“Nemo, newcomer of orange and white, you have been called forth to the summit of Mt. Wannahockaloogie to join with us in the fraternal bonds of tankhood!”
The Weather Channel announced last November that during the upcoming winter season they would begin naming noteworthy winter storms. Their reason: “to better communicate the threat and the timing of the significant impacts that accompany these events. The fact is, a storm with a name is easier to follow, which will mean fewer surprises and more preparation.” The Weather Channel also pointed out:
- Naming a storm raises awareness. (Really?)
- Attaching a name makes it much easier to follow a weather system’s progress. (I’m pretty sure I decided to follow the storm when they said we’d get over a foot of snow).
- A storm with a name takes on a personality all its own, which adds to awareness. (Uh, yeah, Nemo, doesn’t sound like a storm to me)
- In today’s social media world, a name makes it much easier to reference in communication. (Okay, I guess saying “Nemo” on my Facebook posts was a lot easier than saying “The Blizzard os 2013”)
- A named storm is easier to remember and refer to in the future. (You got me on this one… if you say “Nemo” to me 10 years from now I’ll most definitely remember this storm. But I’m sure I’ll remember it if you also just reference “blizzard”, “snow” and “2013” in one sentence)
So, I’m not really sure if naming this storm that arrived on my doorstep last week helped me better prepare. What I do know is that when the weatherman says we can expect over 2 feet of snow in blizzard conditions, I’m gonna prepare. Calling the storm “Nemo” didn’t make me rush to store faster. Heck, I was at the store buying milk, counting my flashlights, digging out batteries and checking my generator before I even knew this storm had a name.

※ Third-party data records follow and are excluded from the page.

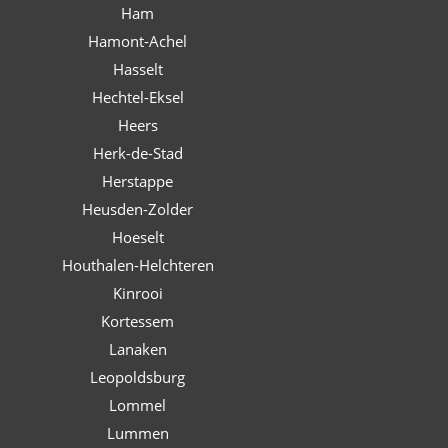
Ham
Hamont-Achel
Hasselt
Hechtel-Eksel
Heers
Herk-de-Stad
Herstappe
Heusden-Zolder
Hoeselt
Houthalen-Helchteren
Kinrooi
Kortessem
Lanaken
Leopoldsburg
Lommel
Lummen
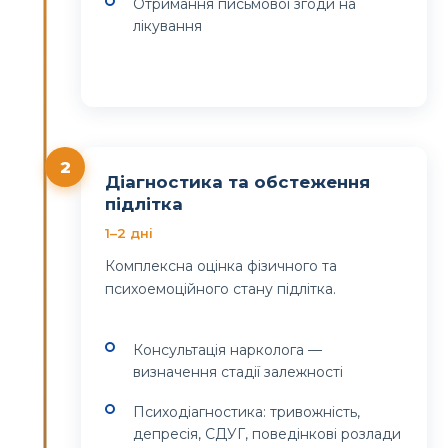
Отримання письмової згоди на
лікування
2
Діагностика та обстеження
підлітка
1–2 дні
Комплексна оцінка фізичного та
психоемоційного стану підлітка.
Консультація нарколога —
визначення стадії залежності
Психодіагностика: тривожність,
депресія, СДУГ, поведінкові розлади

Nemo hit us hard up here in the Northeast. In my town we received 35.5 inches. For me, not only was this my first experience dealing with this much snow and a blizzard to boot, it was my first time going through a major storm by myself. You see, husband is still on a grandiose adventure patrolling our waters. What this means is that I, alone, with three kids and a dog, had to:
- Ensure the house was set up should we lose power (flashlights, generator, all electronics charged).

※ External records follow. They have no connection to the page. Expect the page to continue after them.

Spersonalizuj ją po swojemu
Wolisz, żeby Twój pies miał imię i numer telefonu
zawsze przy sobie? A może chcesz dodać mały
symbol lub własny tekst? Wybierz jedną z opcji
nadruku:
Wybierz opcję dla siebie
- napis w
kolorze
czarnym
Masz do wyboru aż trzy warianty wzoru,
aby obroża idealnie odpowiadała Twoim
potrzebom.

- The kids had enough entertainment to keep them busy… and me sane.
- Break out the shovel and get ready to burn some serious calories.
- Remind myself how to plow using our old, yet loyal, truck.
When all was said and done we survived the wrath of Nemo. It was a lot of shoveling and plowing. And as much as I wanted to complain about how “easy” my husband had it since he was away and didn’t have to deal with this mess, I didn’t. I was actually glad I went through this storm alone. I taught myself, and my kids, that mom is just as tough as dad, and can get down and dirty to ensure the safety of our family. If that means walking through 3 feet snowdrifts to dig out heater vents in the back of the house, I will do it. If it means, after a long day of shoveling and plowing non-stop, going out and helping the kids make massive hills for sledding, I will do it.
We would all do it. Whether it’s a storm or some other hardship we all would do whatever it takes to keep our family safe.
Besides, my worst nightmare would be to be out in the ocean with 25-foot waves pounding on steel.
And, in the end, my reward… a nicely plowed driveway, from yours truly!